You can’t help but love and laugh at Michael Keaton doing his sticky spectral shtick and then there’s scene stealing Willem DaFoe looking like he’s turned up for a Wes Anderson movie and having fantastic fun as deceased actor, Wolf Jackson, whose claim to fame in life was playing a hard boiled detective and in the afterlife he plays the role for real.
Catherine O’Hara drolly daffy as the ditzy Delia Deetz and Winona Ryder also returns as Lydia. Widowed and mother of a teenage daughter herself, played by Jenna Ortega, conditions combine and conspire for the sleazy zombie to resurface and cause havoc for this new generation.
After an unexpected family tragedy, three generations of the Deetz family return home to Winter River. Still haunted by Beetlejuice, Lydia’s life is turned upside down when her rebellious teenage daughter, Astrid, discovers the mysterious model of the town in the attic and the portal to the Afterlife is accidentally opened.
With trouble brewing in both realms, it’s only a matter of time until someone says Beetlejuice’s name three times and the mischievous demon returns to unleash his very own brand of mayhem.
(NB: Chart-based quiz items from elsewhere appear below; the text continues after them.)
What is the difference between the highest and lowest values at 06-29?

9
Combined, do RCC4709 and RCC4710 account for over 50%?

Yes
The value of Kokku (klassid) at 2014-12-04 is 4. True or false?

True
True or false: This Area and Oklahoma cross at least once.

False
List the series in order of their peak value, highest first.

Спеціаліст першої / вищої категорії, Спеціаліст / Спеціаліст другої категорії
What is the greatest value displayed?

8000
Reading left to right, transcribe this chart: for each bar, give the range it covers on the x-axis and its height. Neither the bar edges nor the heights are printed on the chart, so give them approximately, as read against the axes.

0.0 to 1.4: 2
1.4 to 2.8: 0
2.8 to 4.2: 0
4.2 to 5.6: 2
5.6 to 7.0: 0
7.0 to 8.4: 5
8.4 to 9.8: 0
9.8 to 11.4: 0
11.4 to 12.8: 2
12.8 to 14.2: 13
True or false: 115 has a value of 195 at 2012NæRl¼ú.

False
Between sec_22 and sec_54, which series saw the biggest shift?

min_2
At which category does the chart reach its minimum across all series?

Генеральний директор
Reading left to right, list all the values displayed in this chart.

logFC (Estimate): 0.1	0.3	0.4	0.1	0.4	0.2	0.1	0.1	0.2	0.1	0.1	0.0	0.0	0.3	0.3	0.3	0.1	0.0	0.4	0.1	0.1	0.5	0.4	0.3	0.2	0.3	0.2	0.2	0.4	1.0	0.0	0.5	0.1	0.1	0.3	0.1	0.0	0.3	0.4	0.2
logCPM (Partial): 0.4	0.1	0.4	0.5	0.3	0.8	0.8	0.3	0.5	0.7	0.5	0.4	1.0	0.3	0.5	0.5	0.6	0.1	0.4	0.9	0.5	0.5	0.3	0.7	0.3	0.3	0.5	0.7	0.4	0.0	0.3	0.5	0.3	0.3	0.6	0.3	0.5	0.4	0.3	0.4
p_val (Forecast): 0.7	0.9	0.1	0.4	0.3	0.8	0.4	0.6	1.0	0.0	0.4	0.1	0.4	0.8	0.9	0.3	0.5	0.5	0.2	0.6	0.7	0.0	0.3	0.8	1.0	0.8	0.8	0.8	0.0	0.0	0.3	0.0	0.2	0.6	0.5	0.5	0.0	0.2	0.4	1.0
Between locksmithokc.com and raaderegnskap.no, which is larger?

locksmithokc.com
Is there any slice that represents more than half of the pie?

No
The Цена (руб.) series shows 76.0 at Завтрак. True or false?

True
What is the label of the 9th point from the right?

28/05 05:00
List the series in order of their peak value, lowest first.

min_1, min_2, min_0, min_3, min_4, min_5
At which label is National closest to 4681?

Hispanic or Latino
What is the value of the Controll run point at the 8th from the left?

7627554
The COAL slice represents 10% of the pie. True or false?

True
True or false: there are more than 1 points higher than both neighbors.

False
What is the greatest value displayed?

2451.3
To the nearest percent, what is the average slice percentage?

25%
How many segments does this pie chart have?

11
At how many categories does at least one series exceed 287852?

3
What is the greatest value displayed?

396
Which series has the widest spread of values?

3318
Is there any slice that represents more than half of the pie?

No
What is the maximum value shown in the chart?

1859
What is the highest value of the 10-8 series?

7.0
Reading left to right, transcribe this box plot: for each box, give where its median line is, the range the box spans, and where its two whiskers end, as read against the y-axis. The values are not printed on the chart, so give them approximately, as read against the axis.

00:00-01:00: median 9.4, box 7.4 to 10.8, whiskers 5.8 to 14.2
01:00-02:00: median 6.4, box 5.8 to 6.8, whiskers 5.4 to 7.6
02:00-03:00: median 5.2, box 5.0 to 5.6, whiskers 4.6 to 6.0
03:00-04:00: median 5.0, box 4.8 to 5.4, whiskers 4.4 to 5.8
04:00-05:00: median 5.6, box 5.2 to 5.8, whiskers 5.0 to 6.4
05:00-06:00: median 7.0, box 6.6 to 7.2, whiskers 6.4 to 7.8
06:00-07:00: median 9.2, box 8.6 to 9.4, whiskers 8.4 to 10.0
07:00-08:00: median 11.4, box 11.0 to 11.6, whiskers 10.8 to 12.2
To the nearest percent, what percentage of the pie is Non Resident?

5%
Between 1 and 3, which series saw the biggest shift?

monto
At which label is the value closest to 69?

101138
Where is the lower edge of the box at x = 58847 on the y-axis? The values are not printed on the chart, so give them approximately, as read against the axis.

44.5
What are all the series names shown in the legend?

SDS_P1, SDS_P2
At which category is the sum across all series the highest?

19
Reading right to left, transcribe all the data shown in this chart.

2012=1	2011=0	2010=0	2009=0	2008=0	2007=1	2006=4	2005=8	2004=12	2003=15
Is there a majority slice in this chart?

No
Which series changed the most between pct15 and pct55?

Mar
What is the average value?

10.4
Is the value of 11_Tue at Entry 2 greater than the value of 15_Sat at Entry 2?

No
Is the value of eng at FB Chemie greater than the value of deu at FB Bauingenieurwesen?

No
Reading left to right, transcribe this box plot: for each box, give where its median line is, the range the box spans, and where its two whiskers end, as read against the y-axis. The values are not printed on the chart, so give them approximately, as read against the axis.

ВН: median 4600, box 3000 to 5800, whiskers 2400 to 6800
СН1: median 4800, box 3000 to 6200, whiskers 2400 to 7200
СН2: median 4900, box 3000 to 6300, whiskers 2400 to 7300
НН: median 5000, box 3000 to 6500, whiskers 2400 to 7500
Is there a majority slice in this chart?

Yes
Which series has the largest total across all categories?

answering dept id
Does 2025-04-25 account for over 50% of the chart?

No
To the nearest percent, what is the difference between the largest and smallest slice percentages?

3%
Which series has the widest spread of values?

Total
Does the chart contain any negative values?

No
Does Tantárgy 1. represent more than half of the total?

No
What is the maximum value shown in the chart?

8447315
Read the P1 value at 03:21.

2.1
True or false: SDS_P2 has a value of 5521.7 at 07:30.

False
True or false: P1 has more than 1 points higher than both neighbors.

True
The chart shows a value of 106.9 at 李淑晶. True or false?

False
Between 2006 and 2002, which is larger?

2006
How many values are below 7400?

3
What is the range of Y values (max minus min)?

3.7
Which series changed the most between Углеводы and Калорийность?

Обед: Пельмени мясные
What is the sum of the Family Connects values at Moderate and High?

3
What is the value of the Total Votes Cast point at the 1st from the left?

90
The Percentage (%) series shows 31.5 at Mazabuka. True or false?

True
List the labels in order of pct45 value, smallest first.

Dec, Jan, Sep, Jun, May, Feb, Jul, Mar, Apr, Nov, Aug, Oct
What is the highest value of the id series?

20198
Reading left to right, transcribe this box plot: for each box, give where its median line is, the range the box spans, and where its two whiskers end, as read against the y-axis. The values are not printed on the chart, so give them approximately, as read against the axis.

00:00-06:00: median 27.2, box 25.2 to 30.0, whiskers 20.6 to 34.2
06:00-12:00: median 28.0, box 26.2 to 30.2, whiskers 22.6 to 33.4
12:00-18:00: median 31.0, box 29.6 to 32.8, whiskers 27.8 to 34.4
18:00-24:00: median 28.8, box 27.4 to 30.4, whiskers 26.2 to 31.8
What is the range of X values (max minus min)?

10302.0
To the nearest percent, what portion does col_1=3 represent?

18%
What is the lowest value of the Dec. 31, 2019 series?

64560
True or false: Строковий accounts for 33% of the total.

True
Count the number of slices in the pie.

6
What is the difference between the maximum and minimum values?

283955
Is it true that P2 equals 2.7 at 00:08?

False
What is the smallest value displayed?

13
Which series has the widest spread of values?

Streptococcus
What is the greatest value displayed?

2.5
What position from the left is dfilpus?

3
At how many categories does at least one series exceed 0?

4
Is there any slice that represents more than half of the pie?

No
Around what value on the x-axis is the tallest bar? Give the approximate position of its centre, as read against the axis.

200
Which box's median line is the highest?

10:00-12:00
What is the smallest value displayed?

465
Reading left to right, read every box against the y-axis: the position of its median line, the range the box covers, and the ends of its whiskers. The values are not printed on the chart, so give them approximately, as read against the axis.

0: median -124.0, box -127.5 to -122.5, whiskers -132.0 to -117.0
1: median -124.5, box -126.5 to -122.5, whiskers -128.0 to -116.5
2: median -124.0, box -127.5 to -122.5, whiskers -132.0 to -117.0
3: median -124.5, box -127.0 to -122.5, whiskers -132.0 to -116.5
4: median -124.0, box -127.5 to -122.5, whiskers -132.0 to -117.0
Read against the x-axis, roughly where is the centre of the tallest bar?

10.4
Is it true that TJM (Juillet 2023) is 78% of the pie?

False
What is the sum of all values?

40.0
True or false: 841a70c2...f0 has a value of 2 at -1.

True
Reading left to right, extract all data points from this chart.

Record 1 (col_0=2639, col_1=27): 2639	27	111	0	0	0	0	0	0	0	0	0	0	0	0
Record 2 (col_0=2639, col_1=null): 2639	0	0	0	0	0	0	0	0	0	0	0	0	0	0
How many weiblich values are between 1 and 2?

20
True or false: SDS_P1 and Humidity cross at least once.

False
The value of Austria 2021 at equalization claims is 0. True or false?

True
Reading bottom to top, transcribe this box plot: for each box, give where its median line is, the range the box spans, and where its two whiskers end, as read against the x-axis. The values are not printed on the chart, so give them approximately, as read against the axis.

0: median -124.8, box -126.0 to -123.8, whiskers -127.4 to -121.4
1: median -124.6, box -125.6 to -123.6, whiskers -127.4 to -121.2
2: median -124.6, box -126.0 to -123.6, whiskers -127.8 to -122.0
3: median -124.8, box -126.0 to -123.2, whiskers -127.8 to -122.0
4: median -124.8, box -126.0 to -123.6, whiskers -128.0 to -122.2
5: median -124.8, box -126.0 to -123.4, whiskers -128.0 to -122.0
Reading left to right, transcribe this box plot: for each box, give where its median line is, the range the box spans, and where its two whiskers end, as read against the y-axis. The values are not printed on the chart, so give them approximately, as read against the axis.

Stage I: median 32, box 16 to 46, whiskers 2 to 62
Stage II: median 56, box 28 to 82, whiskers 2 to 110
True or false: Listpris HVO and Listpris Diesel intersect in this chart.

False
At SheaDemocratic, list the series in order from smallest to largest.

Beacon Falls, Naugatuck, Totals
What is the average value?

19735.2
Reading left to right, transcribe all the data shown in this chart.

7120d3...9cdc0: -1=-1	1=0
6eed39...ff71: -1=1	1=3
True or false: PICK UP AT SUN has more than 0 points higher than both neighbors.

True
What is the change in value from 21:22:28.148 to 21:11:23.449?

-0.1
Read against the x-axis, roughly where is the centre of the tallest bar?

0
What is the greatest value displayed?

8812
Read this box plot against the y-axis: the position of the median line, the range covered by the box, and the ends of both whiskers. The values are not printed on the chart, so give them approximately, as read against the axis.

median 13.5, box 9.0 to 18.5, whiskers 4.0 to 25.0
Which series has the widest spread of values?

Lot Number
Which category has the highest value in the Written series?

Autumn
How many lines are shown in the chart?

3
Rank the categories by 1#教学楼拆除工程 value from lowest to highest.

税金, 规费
Monica Bellucci brings a monstrous beauty to the stitched up soul sucker, Delores, and Justin Theroux is suitably slimy as Lydia’s faux woke fiance, Rory.
BEETLEJUICE, BEETLEJUICE is a spooky, kooky collage of a film, that mostly hits and occasionally misses, with Tim Burton throwing a lot of stuff off the wall and through the ceiling, targeting funny bones and tickling ribs and a sly cerebral humour stalking the laugh response.
Visually striking, it could well match the original with a Best Make Up Oscar.
Will there be a Beetlejuice, Beetlejuice, Beetlejuice? If it’s as entertaining as BEETLEJUICE,BEETLEJUICE, bring it on.